#Is there any colab notebook for inferencing unsloth model using vllm
32 messages · Page 1 of 1 (latest)
yes
well i used it with aphrodite
but
same stuff
vllm has example notebooks are they not working
Thank you! Would you mind point me to the link? They have a code. I tried it but does not work with Unsloth fine tune. Will share it later what I used.
its the same one you found, the official vllm notebook
and all models should work with it
if it doesnt you might've exported it wrong
whats the error?
Here is the colab
https://colab.research.google.com/drive/1C4j9ZmfTV83MbE7LnNWmlQiA5euKFjAp?usp=sharing
The error is
OSError: libnvidia-ml.so.1: cannot open shared object file: No such file or directory
During handling of the above exception, another exception occurred:
NVMLError_LibraryNotFound Traceback (most recent call last)
/usr/local/lib/python3.10/dist-packages/pynvml.py in _nvmlCheckReturn(ret)
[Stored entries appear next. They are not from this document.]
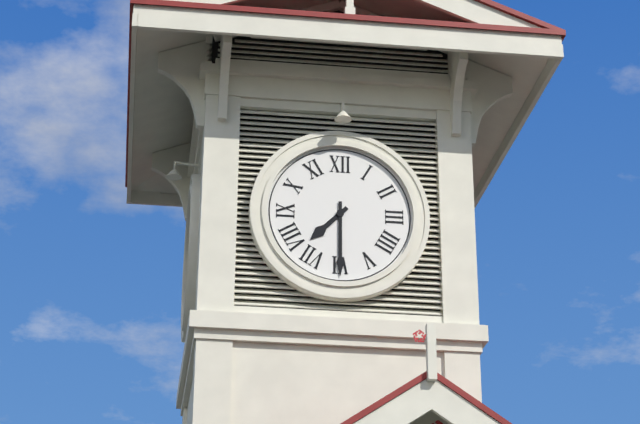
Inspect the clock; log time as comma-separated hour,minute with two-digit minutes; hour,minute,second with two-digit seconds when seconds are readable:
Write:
7,30
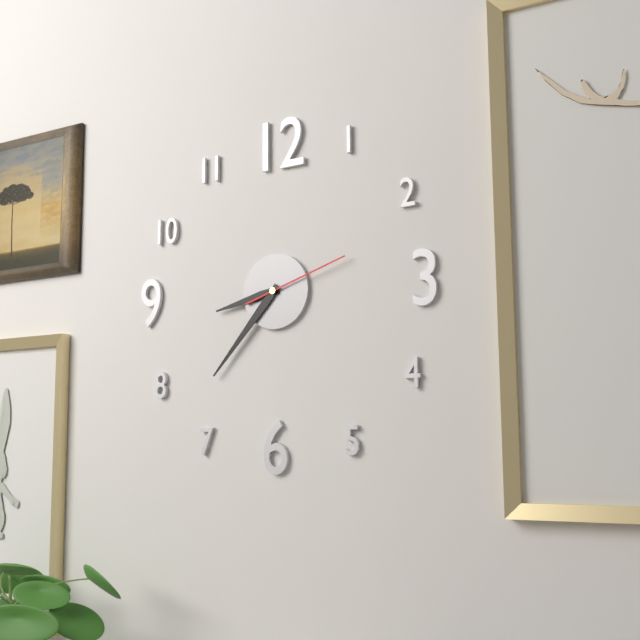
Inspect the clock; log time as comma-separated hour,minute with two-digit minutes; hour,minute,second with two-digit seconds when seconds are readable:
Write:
8,37,12
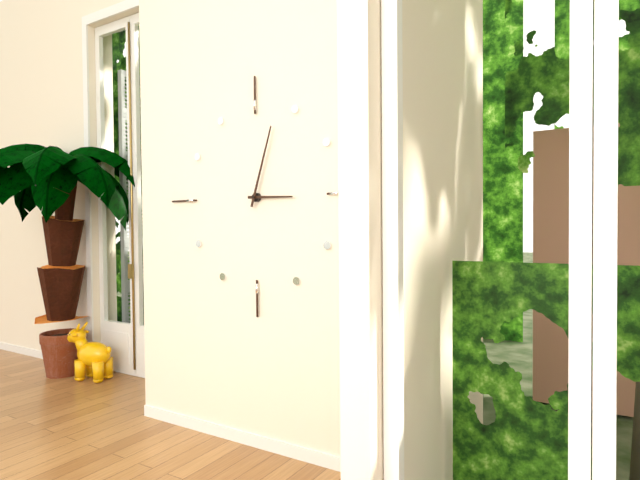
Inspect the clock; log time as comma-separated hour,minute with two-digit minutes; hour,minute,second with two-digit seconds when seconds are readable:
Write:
3,03
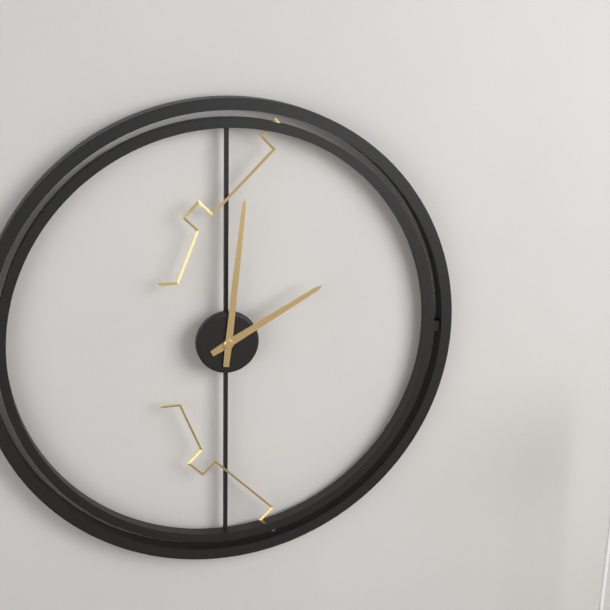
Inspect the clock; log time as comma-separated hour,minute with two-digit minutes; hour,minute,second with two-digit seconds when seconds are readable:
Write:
2,01
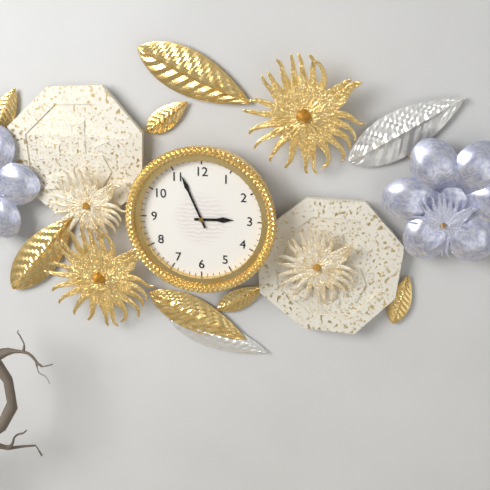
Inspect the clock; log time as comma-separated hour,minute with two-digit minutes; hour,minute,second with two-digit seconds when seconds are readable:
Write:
2,56
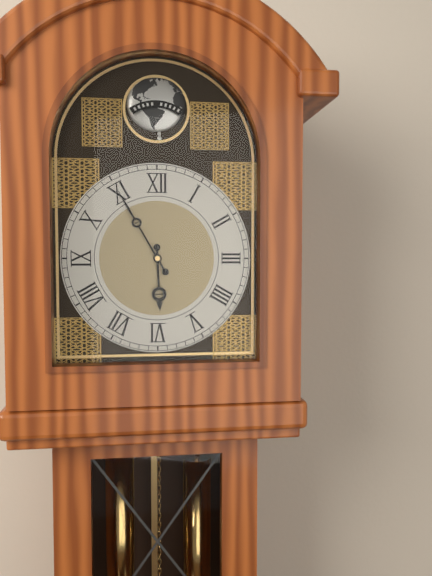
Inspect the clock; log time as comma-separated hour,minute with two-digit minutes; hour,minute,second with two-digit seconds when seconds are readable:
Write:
5,55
977 def _nvmlCheckReturn(ret):
978 if (ret != NVML_SUCCESS):
--> 979 raise NVMLError(ret)
980 return ret
981
NVMLError_LibraryNotFound: NVML Shared Library Not Found
does it work with other, convential models
@ember belfry oh my, I got error because I didn't set T4 as run time type, I was using CPU.
Now I got
/usr/local/lib/python3.10/dist-packages/vllm/config.py in verify_with_scheduler_config(self, scheduler_config)
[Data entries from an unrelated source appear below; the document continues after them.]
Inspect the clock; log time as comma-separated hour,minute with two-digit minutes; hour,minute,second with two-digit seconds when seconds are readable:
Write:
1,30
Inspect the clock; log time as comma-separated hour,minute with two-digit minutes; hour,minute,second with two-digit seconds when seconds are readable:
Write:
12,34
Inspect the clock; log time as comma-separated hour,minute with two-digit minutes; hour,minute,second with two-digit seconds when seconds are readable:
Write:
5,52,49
1345 def verify_with_scheduler_config(self, scheduler_config: SchedulerConfig):
1346 if scheduler_config.max_num_batched_tokens > 65528:
-> 1347 raise ValueError(
1348 "Due to limitations of the custom LoRA CUDA kernel, "
1349 "max_num_batched_tokens must be <= 65528 when "
ValueError: Due to limitations of the custom LoRA CUDA kernel, max_num_batched_tokens must be <= 65528 when LoRA is enabled.
When I tried llm = LLM(model="unsloth/Meta-Llama-3.1-8B-Instruct-bnb-4bit", enable_lora=True,enforce_eager=True)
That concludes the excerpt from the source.